The contributing cause associated with this event is that previous industry OE was not effectively used to prevent problems. The OE associated with the installation of the HMCP model breakers was not adequately reviewed to identify existing OE on the need to raise the trip setting on HMCP model breakers above the standard value typically used for this breaker type.
SAFETY ANALYSIS
There were no safety consequences associated with this event.
NUREG-1038, "HNP Safety Evaluation Report related to the operation of Shearon Harris Nuclear Power Plant," Section 6.4, "Control Room Habitability," states "The control room will be isolated by the closure of the isolation dampers - on receipt of a containment isolation actuation signal or following detection at the outside air intake of significant quantities of radiation." The automatic closure of the isolation dampers would not have occurred as a result of the condition identified on April 4, 2015.
During the April 4, 2015 event, HNP was in mode 5, there was no movement of irradiated fuel assemblies, and no loads were moved over the spent fuel pool. There were also no safety injection actuation signals, no high radiation signals from the radiation monitors located within each air intake, and no smoke signals at the normal outside air intake. As such, no Control Room isolation signals were generated that would require the isolation dampers to be closed. Direct operator action was taken to manually shut both isolation dampers using the installed declutch levers and hand wheels, preserving the fulfillment of the safety function of the Control Room Emergency Filtration System.

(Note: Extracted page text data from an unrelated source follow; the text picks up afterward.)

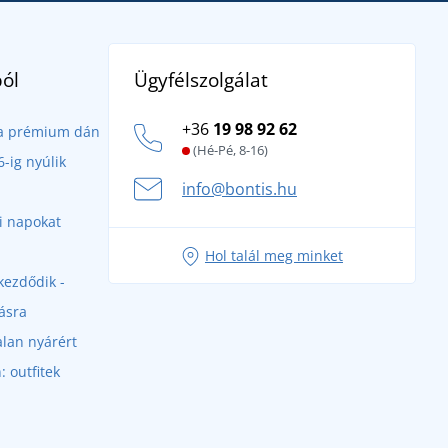
Ügyfélszolgálat
ól
+36
19 98 92 62
- a prémium dán
(Hé-Pé, 8-16)
-ig nyúlik
info@bontis.hu
ri napokat
Hol talál meg minket
kezdődik -
ásra
alan nyárért
 outfitek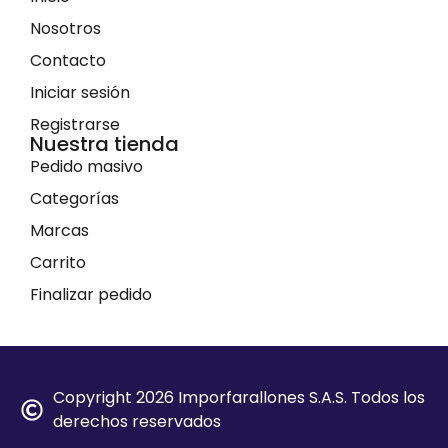
Nosotros
Contacto
Iniciar sesión
Registrarse
Nuestra tienda
Pedido masivo
Categorías
Marcas
Carrito
Finalizar pedido
Copyright 2026 Imporfarallones S.A.S. Todos los
derechos reservados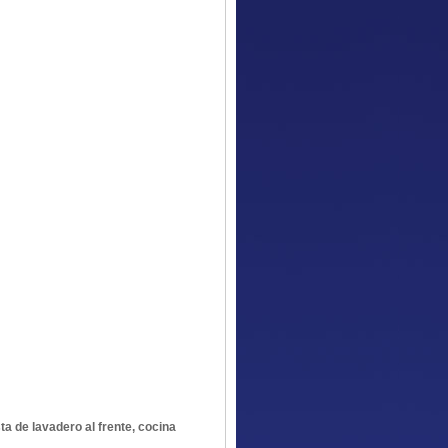
ta de lavadero al frente, cocina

If an accident occurred and the dampers did not fully close during any plant mode, Operations would recognize this condition immediately and operator action to manually shut both isolation dampers using the installed declutch lever and hand wheels would have effectively fulfilled the safety function of the Control Room Emergency Filtration System.
CORRECTIVE ACTIONS
Completed Actions
1) The trip setting for breakers 1A36-SA-4B and 1B36-SB-4A were revised by work order implementation for isolation dampers 1CZ-1 and 1CZ-2 to add margin to the trip settings.
2) Per the Extent of Condition, the new trip setting criteria has been applied to the remainder of the impacted HMCP model breakers installed in the Design Change Package.

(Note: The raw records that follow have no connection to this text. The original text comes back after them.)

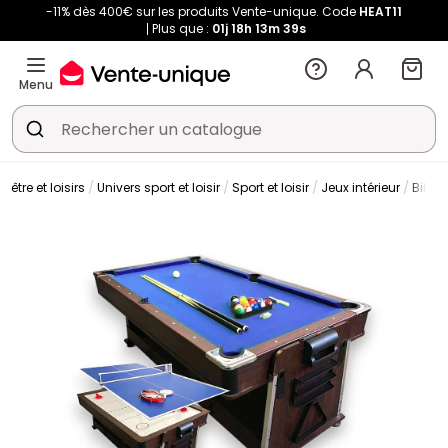
-11% dès 400€ sur les produits Vente-unique. Code
HEAT11
Plus que :
01j
18h
13m
38s
Menu
-être et loisirs
Univers sport et loisir
Sport et loisir
Jeux intérieur
Billar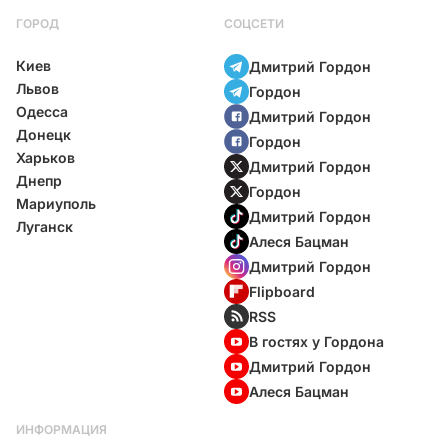
ГОРОД
СОЦСЕТИ
Киев
Дмитрий Гордон
Львов
Гордон
Одесса
Дмитрий Гордон
Донецк
Гордон
Харьков
Дмитрий Гордон
Днепр
Гордон
Мариуполь
Дмитрий Гордон
Луганск
Алеся Бацман
Дмитрий Гордон
Flipboard
RSS
В гостях у Гордона
Дмитрий Гордон
Алеся Бацман
ИНФОРМАЦИЯ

3) The calculation for MCC Overcurrent Protective Device Selection/Setting was revised to ensure future MCC installations occur with the HMCP model breakers set to the higher trip setting.
Planned Actions
1) Present a Tailgate topic covering lessons learned from this event. Specifically, emphasize the need to review OE for thoroughness and completeness when performing a Design Verification/Owner's Review of a vendor Design Change product.
2) Discuss this event as OE during the Operations and Training Focus session for Session 15-03.

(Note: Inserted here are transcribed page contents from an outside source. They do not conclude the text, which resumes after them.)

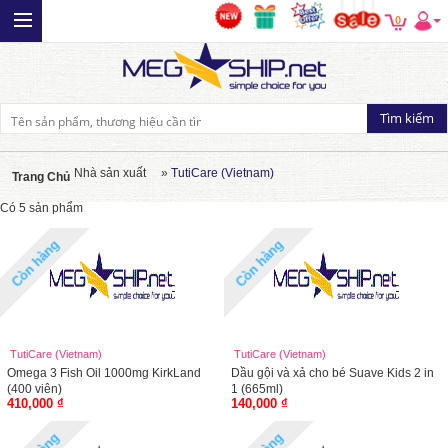
0
Nhà sản xuất
»
TutiCare (Vietnam)
Trang Chủ
Có 5 sản phẩm
Còn hàng
Còn hàng
TutiCare (Vietnam)
TutiCare (Vietnam)
Omega 3 Fish Oil 1000mg KirkLand
Dầu gội và xả cho bé Suave Kids 2 in
(400 viên)
1 (665ml)
410,000 ₫
140,000 ₫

Include an emphasis on the need to obtain additional input when a condition is identified, which potentially impacts the site's compliance with Technical Specifications.
3) Communicate this event to all shifts. Specifically, emphasize the need to obtain additional input when a condition is identified, which potentially impacts the site's compliance with Technical Specifications.
PREVIOUS EVENTS
There have been no related reportable events at HNP. HNP became aware of the issue on April 4, 2015.
COMMITMENTS
This report contains no regulatory commitments.